Statistical model of ligand substitution

Question

Recently, I was told that in case of a particular step of a generic ligand substitution reaction:

$$\ce{M(OH2)_{$N - n$}L_{n} + L <=> M(OH2)_{$N - n - 1$}L_{$n + 1$} + H2O}$$

The probability of the forward reaction and by extension, the equilibrium constant of this step, $K_n$ would be proportional to

$$\frac{N - n}{n + 1}$$

by a purely statistical analysis. Now I have thought about this for quite a bit, but I can't understand the mathematical reasoning behind arriving at this expression. I suspect it has something to do with the numbers of the ligand being replaced and the ligand which is replacing the other one. Can anyone explain the process of arriving at this expression using simple (if possible) reasoning?

Answer 1

I think the answer may just come down to a simple counting of available sites. The equilibrium constant for a reaction is equal to the ratio of the forward and reverse reaction rates. For the forward reaction, there are $N-n$ sites available at which a ligand can replace an $\ce{H2O}$. Conversely, for the reverse reaction, there are $n+1$ ligand sites at which a water molecules can replace it. If we assume that in each case the reaction rate with $m$ sites available is equal to $m$ times the reaction rate with $1$ site available, we obtain an equilibrium constant that is proportional to the ratio of sites available for the forward and reverse reactions.

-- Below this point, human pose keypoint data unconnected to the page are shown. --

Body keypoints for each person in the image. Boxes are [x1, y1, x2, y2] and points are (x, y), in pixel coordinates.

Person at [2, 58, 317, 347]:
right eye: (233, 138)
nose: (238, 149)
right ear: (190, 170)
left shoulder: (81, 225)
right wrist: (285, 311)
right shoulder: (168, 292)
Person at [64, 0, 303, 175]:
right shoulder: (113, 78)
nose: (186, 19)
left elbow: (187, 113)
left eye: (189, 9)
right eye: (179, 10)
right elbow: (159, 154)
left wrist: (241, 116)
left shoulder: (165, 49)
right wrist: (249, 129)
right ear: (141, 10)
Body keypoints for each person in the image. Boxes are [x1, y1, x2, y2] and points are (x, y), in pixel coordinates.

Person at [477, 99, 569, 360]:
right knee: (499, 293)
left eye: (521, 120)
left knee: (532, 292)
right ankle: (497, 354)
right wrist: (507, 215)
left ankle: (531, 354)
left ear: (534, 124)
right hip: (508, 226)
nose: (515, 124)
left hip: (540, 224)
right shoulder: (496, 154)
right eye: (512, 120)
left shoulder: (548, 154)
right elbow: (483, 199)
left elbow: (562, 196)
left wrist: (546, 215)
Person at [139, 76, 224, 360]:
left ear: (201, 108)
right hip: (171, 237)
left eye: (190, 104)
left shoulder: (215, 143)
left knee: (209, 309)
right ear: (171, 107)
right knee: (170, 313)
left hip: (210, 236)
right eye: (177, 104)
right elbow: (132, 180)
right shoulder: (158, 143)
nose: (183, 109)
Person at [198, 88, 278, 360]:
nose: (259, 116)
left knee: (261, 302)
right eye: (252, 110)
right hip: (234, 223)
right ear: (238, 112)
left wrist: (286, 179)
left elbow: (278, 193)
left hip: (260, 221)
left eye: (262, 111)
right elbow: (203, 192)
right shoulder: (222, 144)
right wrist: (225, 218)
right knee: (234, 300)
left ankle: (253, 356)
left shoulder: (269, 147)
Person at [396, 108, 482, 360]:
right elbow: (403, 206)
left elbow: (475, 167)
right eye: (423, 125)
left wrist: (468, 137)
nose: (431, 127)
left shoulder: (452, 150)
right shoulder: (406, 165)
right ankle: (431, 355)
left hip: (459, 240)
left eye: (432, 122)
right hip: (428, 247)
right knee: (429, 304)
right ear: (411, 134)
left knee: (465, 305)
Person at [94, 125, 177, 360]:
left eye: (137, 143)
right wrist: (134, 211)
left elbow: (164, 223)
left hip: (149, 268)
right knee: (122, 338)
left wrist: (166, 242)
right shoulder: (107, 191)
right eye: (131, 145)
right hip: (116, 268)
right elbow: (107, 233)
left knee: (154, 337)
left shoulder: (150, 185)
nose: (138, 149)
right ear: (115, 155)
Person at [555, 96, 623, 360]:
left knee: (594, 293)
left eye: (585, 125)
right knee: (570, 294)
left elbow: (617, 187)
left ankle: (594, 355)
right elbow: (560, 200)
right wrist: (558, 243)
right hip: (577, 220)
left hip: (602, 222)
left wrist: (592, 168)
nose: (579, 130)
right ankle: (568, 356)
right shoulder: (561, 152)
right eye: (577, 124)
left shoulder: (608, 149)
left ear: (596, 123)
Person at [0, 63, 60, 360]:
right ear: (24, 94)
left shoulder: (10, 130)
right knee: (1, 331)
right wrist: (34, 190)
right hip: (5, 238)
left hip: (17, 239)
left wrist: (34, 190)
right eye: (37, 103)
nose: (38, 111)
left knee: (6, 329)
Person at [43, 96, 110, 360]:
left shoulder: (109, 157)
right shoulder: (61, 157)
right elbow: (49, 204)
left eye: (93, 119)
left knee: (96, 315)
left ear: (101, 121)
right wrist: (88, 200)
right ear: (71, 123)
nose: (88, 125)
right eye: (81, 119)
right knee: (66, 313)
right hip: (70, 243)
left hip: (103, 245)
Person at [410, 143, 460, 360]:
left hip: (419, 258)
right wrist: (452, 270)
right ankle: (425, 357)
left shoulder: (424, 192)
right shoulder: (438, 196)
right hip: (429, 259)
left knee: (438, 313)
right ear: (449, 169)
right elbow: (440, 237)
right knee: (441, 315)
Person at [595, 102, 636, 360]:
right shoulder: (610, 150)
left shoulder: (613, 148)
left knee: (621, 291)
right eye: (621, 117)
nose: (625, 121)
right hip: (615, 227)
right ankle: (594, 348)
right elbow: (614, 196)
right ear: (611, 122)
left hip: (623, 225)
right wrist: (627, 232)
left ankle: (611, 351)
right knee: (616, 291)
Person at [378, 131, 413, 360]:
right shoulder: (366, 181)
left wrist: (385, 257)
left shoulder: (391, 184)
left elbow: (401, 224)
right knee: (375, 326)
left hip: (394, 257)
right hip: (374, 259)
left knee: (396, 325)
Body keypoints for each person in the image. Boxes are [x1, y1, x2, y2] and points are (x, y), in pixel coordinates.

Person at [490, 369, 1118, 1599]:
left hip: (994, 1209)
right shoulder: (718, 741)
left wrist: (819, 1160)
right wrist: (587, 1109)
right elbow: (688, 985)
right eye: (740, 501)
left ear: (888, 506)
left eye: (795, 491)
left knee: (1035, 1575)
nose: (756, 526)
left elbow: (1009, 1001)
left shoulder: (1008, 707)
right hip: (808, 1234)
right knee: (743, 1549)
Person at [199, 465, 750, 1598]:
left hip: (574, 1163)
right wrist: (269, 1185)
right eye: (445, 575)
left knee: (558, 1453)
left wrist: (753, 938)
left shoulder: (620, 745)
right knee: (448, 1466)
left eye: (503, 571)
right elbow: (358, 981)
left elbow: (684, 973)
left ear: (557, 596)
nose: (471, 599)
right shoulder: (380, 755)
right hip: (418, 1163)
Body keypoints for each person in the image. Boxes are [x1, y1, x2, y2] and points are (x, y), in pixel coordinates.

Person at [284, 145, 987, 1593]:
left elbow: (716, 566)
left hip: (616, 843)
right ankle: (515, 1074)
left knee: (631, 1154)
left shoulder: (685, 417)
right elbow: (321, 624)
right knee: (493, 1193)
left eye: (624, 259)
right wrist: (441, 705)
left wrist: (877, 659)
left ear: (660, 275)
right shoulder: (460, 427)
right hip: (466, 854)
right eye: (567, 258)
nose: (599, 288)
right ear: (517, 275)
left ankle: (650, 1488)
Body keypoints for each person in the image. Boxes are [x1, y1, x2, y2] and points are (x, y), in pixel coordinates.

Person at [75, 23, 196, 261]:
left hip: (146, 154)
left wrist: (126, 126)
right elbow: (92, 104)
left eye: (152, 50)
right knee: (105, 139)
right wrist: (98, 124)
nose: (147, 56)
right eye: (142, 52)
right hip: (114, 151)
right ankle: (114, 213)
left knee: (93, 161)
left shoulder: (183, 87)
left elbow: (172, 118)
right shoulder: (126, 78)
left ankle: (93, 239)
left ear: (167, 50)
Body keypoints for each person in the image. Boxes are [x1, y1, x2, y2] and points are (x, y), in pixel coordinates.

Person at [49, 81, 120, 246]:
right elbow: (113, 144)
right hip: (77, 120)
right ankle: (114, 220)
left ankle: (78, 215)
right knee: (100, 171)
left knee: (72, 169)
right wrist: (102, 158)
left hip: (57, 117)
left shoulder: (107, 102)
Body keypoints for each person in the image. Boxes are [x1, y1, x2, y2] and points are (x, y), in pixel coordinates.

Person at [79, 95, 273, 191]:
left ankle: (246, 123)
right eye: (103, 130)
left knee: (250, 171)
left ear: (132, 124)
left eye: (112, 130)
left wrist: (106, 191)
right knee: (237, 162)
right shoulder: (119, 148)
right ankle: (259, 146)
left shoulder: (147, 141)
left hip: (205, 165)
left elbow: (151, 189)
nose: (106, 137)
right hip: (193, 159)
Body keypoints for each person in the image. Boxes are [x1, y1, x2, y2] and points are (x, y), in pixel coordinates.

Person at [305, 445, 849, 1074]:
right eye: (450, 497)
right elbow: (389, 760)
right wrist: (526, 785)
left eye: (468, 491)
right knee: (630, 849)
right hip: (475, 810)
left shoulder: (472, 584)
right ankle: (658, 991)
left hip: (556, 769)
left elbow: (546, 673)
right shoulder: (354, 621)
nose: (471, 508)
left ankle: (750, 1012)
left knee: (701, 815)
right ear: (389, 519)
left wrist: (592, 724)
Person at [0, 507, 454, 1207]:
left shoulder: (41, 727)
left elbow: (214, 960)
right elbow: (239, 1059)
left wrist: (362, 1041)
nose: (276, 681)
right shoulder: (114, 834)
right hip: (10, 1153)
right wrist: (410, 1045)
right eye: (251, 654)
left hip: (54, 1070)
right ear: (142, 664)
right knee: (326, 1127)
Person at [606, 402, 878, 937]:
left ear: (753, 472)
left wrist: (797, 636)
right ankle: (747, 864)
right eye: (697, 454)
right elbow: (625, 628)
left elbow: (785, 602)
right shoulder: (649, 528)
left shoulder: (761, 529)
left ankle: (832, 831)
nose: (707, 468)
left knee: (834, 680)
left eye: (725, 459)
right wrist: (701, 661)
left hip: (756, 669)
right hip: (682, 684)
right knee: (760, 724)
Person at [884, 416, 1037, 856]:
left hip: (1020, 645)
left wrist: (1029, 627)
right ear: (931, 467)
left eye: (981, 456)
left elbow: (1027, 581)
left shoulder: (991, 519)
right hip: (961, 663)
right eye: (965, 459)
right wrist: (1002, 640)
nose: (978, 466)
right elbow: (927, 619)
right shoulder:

$$K=\frac{k_{f,N-n}}{k_{r,n+1}}\approx\frac{(N-n)k_{f,1}}{(n+1)k_{r,1}}\propto\frac{(N-n)}{(n+1)}$$

Answer 2

I think the easy way out is to invoke $S_\mathrm m = R \ln \Omega$. If we assume that for a generic complex $\ce{MA_{n}B_{$N-n$}}$,

$$\Omega = {N \choose n} = \frac{N!}{n!(N-n)!} \quad \left[ = {N \choose N-n} \right]$$

and that for the individual molecules $\ce{A}$ and $\ce{B}$, $\Omega = 1$, then the equilibrium constant $K$ for

$$\ce{MA_{n}B_{$N-n$} + A <=> MA_{n + 1}B_{$N-n-1$} + B}$$

is given by

$$\begin{align} K &= \exp\left(\frac{-\Delta_\mathrm r G}{RT}\right) \\ &= \exp\left(\frac{\Delta_\mathrm r S}{R}\right) \\ &= \exp\left(\frac{S_\mathrm{m}(\ce{MA_{n + 1}B_{$N-n-1$}}) + S_\mathrm{m}(\ce{B}) - S_\mathrm{m}(\ce{MA_{n}B_{$N-n$}}) - S_\mathrm{m}(\ce{A})}{R}\right) \\ &= \exp[\ln\Omega(\ce{MA_{n + 1}B_{$N-n-1$}}) + \ln\Omega(\ce{B}) - \ln\Omega(\ce{MA_{n}B_{$N-n$}}) - \ln\Omega(\ce{A})] \\ &= \exp\left[\ln\left(\frac{\Omega(\ce{MA_{n + 1}B_{$N-n-1$}})\Omega(\ce{B})}{\Omega(\ce{MA_{n}B_{$N-n$}})\Omega(\ce{A})}\right)\right] \\ &= \frac{\Omega(\ce{MA_{n + 1}B_{$N-n-1$}})\Omega(\ce{B})}{\Omega(\ce{MA_{n}B_{$N-n$}})\Omega(\ce{A})} \\ &= \frac{N!}{(n+1)!(N-n-1)!} \cdot \frac{n!(N-n)!}{N!} \\ &= \frac{N-n}{n+1} \end{align}$$

The reason for ignoring $\Delta_\mathrm r H$ is because we are only interested in statistical effects, i.e. entropy, and we don't care about the actual stability of the complex or the strength of the M–L bonds. However, the exact justification for assuming this form for $\Omega$ still eludes me. It makes intuitive sense (that there are $N!/(n!(N-n)!)$ ways to arrange $n$ different ligands in $N$ different coordination sites), but I can't convince myself (and don't want to attempt to convince you) that it's entirely rigorous. In particular, I feel like symmetry should play a role here; maybe it is simply that the effects of any symmetry eventually cancel out.